A recent cut in broadband pricing by Telecom illustrates his point. For the first time, Telecom is offering customers an entry-level broadband deal at $29.95. It charges its rivals a wholesale price of $31.55 for the same deal. Ihug has 34,000 broadband customers.
No provider can afford to be in broadband provision alone and, increasingly, broadband is becoming the stock commodity offered in a bid to get customers signed up for other services - such as toll calls.
Rushworth believes broadband itself will be a free service here within five years.
"More than likely [within five years] the price of broadband has dropped to zero if you take a calling package and home phone."
The move to free broadband is already under way in Britain where Sky TV, the Carphone Warehouse and mobile phone operators Orange and Virgin offer free broadband plans when a person signs up for their other services as well. Despite local loop unbundling having existed in Britain for several years, there's no business case for providing broadband solely because of the competitive market.

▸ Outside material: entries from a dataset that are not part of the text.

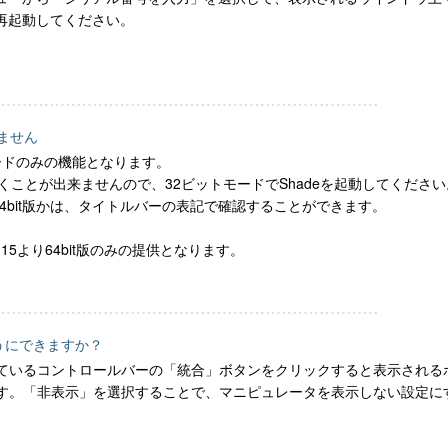
を再起動してください。
きません
トモードのみの機能となります。
くことが出来ませんので、32ビットモードでShadeを起動してください
版か64bit版かは、タイトルバーの表記で確認することができます。
er.15より64bit版のみの提供となります。
うにできますか？
ているコントロールバーの「統合」ボタンをクリックすると表示される
す。「非表示」を選択することで、マニピュレータを表示しない設定に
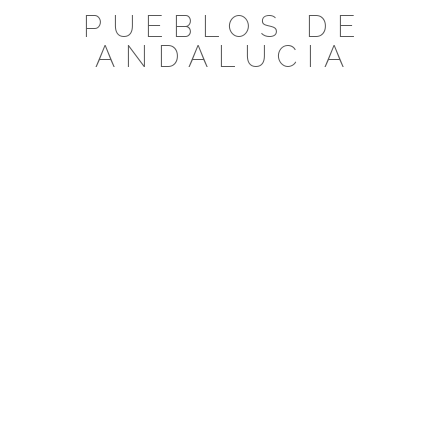
Saltar
PUEBLOS DE
al
ANDALUCIA
contenido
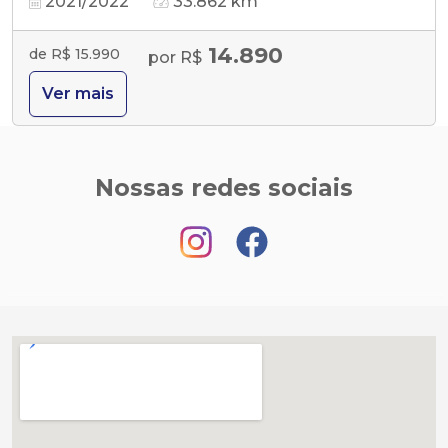
2021/2022
33.862 km
14.890
de R$ 15.990
por R$
Ver mais
Nossas redes sociais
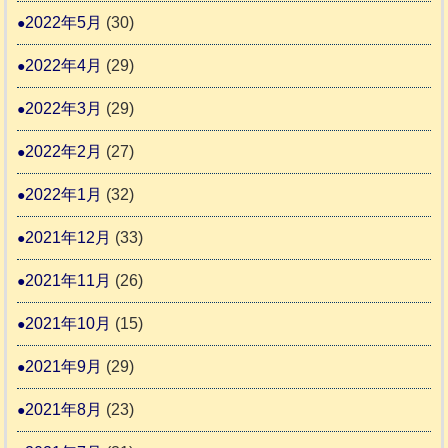
2022年5月
(30)
2022年4月
(29)
2022年3月
(29)
2022年2月
(27)
2022年1月
(32)
2021年12月
(33)
2021年11月
(26)
2021年10月
(15)
2021年9月
(29)
2021年8月
(23)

Satellite TV services, home phone line rental, toll calls and mobile phone rental were the revenue generators consumers taking up free broadband deals were locked into.

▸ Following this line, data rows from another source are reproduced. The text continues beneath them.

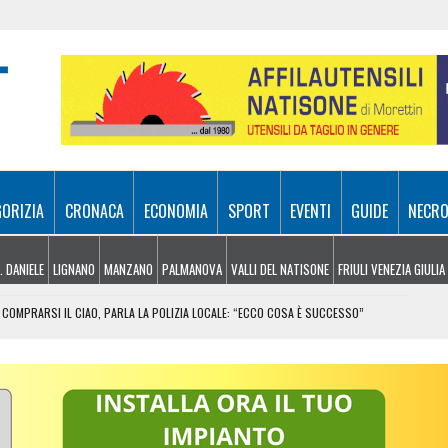
GORIZIA
CRONACA
ECONOMIA
SPORT
EVENTI
GUIDE
NECRO
. DANIELE
LIGNANO
MANZANO
PALMANOVA
VALLI DEL NATISONE
FRIULI VENEZIA GIULIA
COMPRARSI IL CIAO, PARLA LA POLIZIA LOCALE: “ECCO COSA È SUCCESSO”
RA ATTIVI, ELICOTTERI IN AZIONE SUI MONTI
 FRICO RESIANO TRA SAPORE, TRADIZIONE E MEMORIA
IL CONTACTLESS PER VIAGGIARE IN GRUPPO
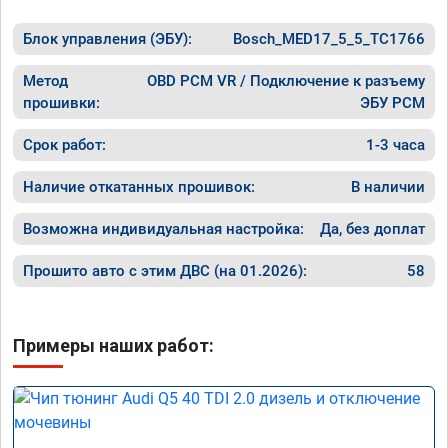
Блок управления (ЭБУ):
Bosch_MED17_5_5_TC1766
Метод
OBD PCM VR / Подключение к разъему
прошивки:
ЭБУ PCM
Срок работ:
1-3 часа
Наличие откатанных прошивок:
В наличии
Возможна индивидуальная настройка:
Да, без доплат
Прошито авто с этим ДВС (на 01.2026):
58
Примеры наших работ:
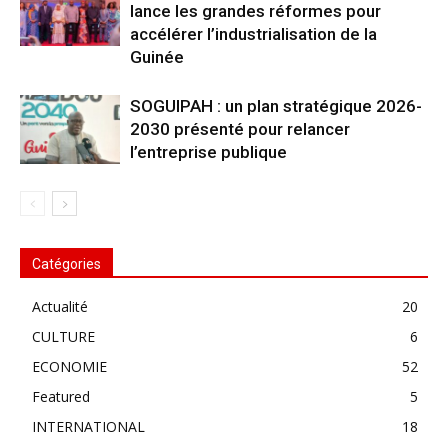
lance les grandes réformes pour
accélérer l’industrialisation de la
Guinée
SOGUIPAH : un plan stratégique 2026-
2030 présenté pour relancer
l’entreprise publique
Catégories
Actualité
20
CULTURE
6
ECONOMIE
52
Featured
5
INTERNATIONAL
18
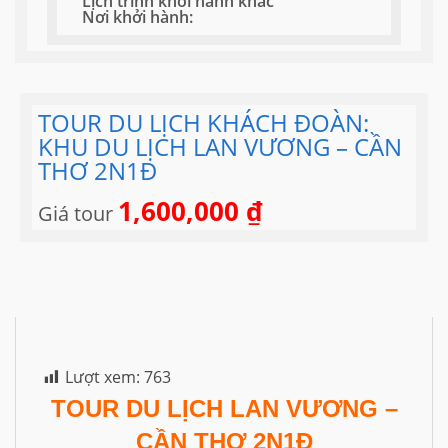
Lịch trình khởi hành khác
Nơi khởi hành:
TOUR DU LỊCH KHÁCH ĐOÀN:
KHU DU LỊCH LAN VƯƠNG – CẦN
THƠ 2N1Đ
1,600,000
₫
Giá tour
Lượt xem:
763
TOUR DU LỊCH LAN VƯƠNG –
CẦN THƠ 2N1Đ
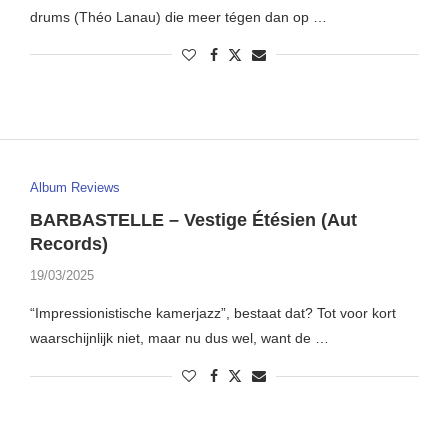
drums (Théo Lanau) die meer tégen dan op …
Album Reviews
BARBASTELLE – Vestige Étésien (Aut
Records)
19/03/2025
“Impressionistische kamerjazz”, bestaat dat? Tot voor kort
waarschijnlijk niet, maar nu dus wel, want de …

Rushworth said ihug would eventually offer the same deal structure potentially with pay TV and mobile phone services included.
Ihug had decided not to take up a resale deal with Vodafone allowing it to sell mobile phone connections and bill customers for mobile services on its account.

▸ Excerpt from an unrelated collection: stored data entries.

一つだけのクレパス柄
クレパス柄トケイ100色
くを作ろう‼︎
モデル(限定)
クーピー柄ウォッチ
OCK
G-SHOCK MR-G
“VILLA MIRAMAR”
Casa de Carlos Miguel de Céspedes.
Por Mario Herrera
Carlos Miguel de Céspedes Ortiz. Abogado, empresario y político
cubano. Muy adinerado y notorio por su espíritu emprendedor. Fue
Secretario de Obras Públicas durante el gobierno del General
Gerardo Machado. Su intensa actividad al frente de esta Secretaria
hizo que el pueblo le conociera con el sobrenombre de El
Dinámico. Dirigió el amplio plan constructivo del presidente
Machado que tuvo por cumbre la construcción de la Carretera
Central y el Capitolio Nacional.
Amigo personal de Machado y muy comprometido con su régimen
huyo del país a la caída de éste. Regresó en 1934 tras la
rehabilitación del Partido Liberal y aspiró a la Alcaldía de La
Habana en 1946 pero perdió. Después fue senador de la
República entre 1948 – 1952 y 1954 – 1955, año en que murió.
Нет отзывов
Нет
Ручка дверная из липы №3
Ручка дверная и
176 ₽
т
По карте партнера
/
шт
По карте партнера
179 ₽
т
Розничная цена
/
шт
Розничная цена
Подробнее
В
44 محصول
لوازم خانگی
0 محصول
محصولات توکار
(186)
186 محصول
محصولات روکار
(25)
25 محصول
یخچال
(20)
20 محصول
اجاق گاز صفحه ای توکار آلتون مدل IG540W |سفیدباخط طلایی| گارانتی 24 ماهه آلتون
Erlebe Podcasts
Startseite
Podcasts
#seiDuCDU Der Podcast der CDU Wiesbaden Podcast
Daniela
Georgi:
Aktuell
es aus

"What we'd prefer to do is a mobile virtual network operator deal," he said. Such a deal would give ihug more flexibility to integrate mobile phones with its fixed line services so that a customer could use one phone for all their calling.
A former Telecom marketing manager, Rushworth believes there is plenty of opportunity to steal market share from his old employer and second-ranked telco, TelstraClear.
He points to Telecom's continuing monopoly on home phone line provision - some 93 per cent of the market. But Telecom has only a 30 per cent share of the toll-call market where it's much easier to shift provider in pursuit of the best deals.
"People are itching to move off Telecom and they haven't had an option," said Rushworth. "We have to take a seat at the table as an alternative to the likes of Telecom."
Rushworth, who helped launch a successful $5 weekend national calling plan while in a previous role at Telecom, said he had lobbied to launch deals that mirrored those just unveiled by ihug.
"I wanted to provide a fixed price per month for all national calling." He wasn't allowed to do it. "It wasn't appropriate for an incumbent," he says.
Rushworth does not see TelstraClear, which also resells Telecom home phone line services and has a large toll-calling business, as being the logical alternative to the incumbent.
"We don't see them as an alternative to Telecom. It looks and smells like Telecom, therefore it can't be an alternative."
Rushworth would not discuss negotiations for the sale of ihug by Australian parent iiNet, which has turned down an offer of $30 million from Auckland-based internet provider Orcon.
Industry sources suggest the asking price is closer to $40 million and that conflicting views over value, taking into account the opportunities afforded by the new regulation, is what is holding up a sale.
Few local internet providers have the scale or access to capital to pick up ihug, though larger players such as TelstraClear and Sky Television have been mooted as potential buyers. Who eventually acquires ihug may well determine whether the company sticks to its pledge made last year to invest $20 million in infrastructure based on local loop unbundling.
Back to basics
* Telecom's cut-price packages are making it hard for competitors to make a profit out of broadband alone.
* As a result, ihug is targeting the home phone market.
* Broadband could be a free service within five years.